Weak SSSG leads to negative operating leverage; In line with estimates

* Revenue was up 7% YoY at INR2.2b (in line with estimate) as strong growth in LFS was offset by the underperformance in EBO stores (-3.6% SSSG).

* EBO revenue grew by a modest 4% YoY to INR1.b, impacted by a 3.6% decline in SSSG.

*Go Colors added 9 net new stores in 2Q (14 additions and 5 closures), and 36 net new stores in 1HFY26.

* Management has trimmed the net store addition outlook to 80-90 (from 120-130 gross with limited closures earlier).

* Growth was impacted by SSSG decline of 3.6% in 2Q (down 2.4% in 1HFY26).

* LFS revenue recovered strongly with 18% YoY growth, led by ~80 new store additions during the quarter (~300 in 1HFY26). Ecommerce channel declined 4% YoY.

* Gross profit at INR1.4b was up 7% YoY and margins contracted ~45bp to 62.6%.

* Due to negative operating leverage, pre-IND AS EBITDA declined by 1% YoY, with margins at 14.3% (down 125bp YoY).

* Reported EBITDA at INR0.7b was up 5% YoY, with margins at 29.7% (down 70bp).

* Higher other income drove PAT growth of 6% YoY to INR218m.

* Core working capital increased to 135 days, led by a jump in receivables (up by 12 days to 52 days), while inventory largely remained stable at 97 days.

* Cash flow from operations (adj. for leases) declined to INR272m (vs. INR551m in 1HFY25), impacted by muted profitability and higher working capital requirements. After incurring a capex of INR196m, FCFF stood at INR76m (vs. INR318m YoY).

 

Highlights from the management commentary

* Demand trends: Demand is recovering, driven by strong festive sales in markets like Tamil Nadu and Maharashtra, though post-Diwali softness persists. West and North are improving and South is still lagging.
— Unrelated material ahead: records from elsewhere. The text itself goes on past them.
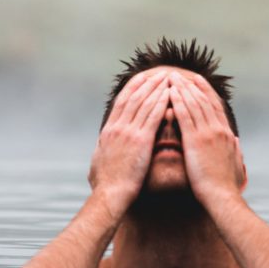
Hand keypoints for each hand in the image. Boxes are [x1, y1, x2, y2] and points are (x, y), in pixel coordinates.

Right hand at [89, 70, 169, 218]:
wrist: (111, 194)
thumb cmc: (106, 184)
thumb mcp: (99, 161)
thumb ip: (103, 148)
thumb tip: (101, 143)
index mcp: (109, 131)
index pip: (121, 102)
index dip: (133, 88)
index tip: (142, 78)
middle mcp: (118, 127)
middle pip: (134, 97)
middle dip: (147, 83)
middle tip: (159, 73)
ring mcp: (128, 133)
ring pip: (144, 103)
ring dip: (157, 88)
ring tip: (168, 78)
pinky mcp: (140, 141)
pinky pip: (153, 116)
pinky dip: (161, 102)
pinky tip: (169, 94)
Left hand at [169, 71, 244, 207]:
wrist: (222, 197)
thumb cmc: (227, 187)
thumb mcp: (236, 165)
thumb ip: (235, 151)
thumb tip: (236, 142)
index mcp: (226, 135)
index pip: (215, 106)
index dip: (206, 91)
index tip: (197, 80)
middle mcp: (218, 130)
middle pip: (203, 101)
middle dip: (190, 85)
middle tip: (179, 74)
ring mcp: (208, 134)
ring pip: (194, 104)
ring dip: (182, 89)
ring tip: (171, 78)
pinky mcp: (196, 141)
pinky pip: (186, 117)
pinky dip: (178, 102)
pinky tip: (170, 93)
Management is betting on refreshed designs and new launches to revive growth.

*Expansion strategy: FY26 store guidance is trimmed to 80-90 net store additions (vs. 120 gross) to safeguard margins during weak SSSG, with expansion to pick up only after demand stabilizes.

*Essential-wear pilot in two Chennai stores is getting good response with INR1,000 SPSF/month from the added space, exceeding internal benchmarks. These are extensions of existing stores, and the company plans to scale up the pilot to 18-20 locations to assess long-term potential.

* Promoter pledges rose due to the stock price correction but are set to reduce by more than 50% soon, with around 2.5m to 3.0m shares likely to be depledged in the next few months.

 

Valuation and view

* Go Fashion is poised to scale up its leadership in women’s bottom wear through a strong D2C model and continued expansion into new cities, with ~14 stores added in 1HFY26 and a focus on Tier 2 and Tier 3 markets via additional EBOs.

* Management is tackling muted SSSG through fresh product launches in 2H. Strong festive-led volume recovery drives confidence in a sustainable rebound ahead.

* While pilot initiatives like essential wear and international expansion are gaining traction, management remains firmly focused on reviving core bottom-wear growth.

* We cut our FY25-28 revenue/EBITDA estimates by ~4% to reflect weakness in SSSG and calibrated store expansion. We expect a CAGR of 11%/10%/14% in revenue/EBITDA/PAT over FY25-28E.

* Valuations remain reasonable at ~32x 1-year forward earnings, though a sustainable turnaround in SSSG is key to re-rating. We maintain our BUY rating with a TP of INR750, based on 30x Dec’27E EPS.